Reproduce the records word for word, leaving out any pictures they hold.

^^^^^^^^^^^^^^^^

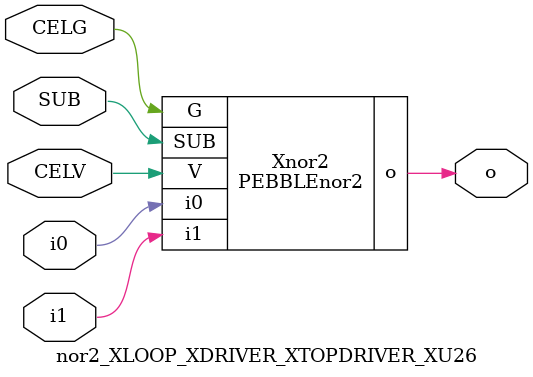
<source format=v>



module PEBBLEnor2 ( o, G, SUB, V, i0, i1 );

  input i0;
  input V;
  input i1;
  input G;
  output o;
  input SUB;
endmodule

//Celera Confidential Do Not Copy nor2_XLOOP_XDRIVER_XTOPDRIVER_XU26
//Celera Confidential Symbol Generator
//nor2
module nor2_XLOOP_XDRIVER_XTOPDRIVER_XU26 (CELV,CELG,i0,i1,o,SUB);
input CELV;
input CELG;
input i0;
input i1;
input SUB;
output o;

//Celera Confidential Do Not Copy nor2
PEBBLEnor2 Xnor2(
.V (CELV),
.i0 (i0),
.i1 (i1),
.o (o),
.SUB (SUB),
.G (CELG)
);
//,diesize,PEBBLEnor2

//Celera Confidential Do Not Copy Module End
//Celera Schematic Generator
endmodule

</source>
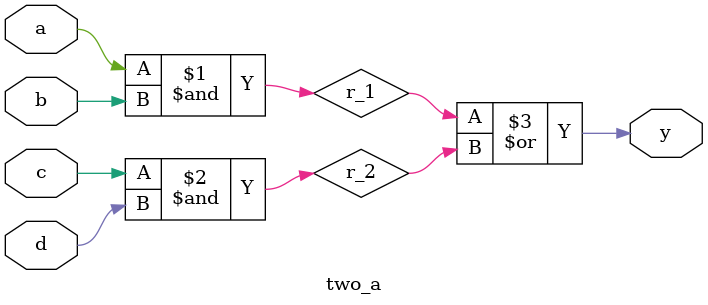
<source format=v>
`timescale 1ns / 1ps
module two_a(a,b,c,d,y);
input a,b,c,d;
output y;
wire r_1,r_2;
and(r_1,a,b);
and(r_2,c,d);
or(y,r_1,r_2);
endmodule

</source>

^^^^^^^^^^^^^^^^

=== Answer to this exercise ===
<source format=v>



module PEBBLEnor2 ( o, G, SUB, V, i0, i1 );

  input i0;
  input V;
  input i1;
  input G;
  output o;
  input SUB;
endmodule

//Celera Confidential Do Not Copy nor2_XLOOP_XDRIVER_XTOPDRIVER_XU26
//Celera Confidential Symbol Generator
//nor2
module nor2_XLOOP_XDRIVER_XTOPDRIVER_XU26 (CELV,CELG,i0,i1,o,SUB);
input CELV;
input CELG;
input i0;
input i1;
input SUB;
output o;

//Celera Confidential Do Not Copy nor2
PEBBLEnor2 Xnor2(
.V (CELV),
.i0 (i0),
.i1 (i1),
.o (o),
.SUB (SUB),
.G (CELG)
);
//,diesize,PEBBLEnor2

//Celera Confidential Do Not Copy Module End
//Celera Schematic Generator
endmodule

</source>
<source format=v>
`timescale 1ns / 1ps
module two_a(a,b,c,d,y);
input a,b,c,d;
output y;
wire r_1,r_2;
and(r_1,a,b);
and(r_2,c,d);
or(y,r_1,r_2);
endmodule

</source>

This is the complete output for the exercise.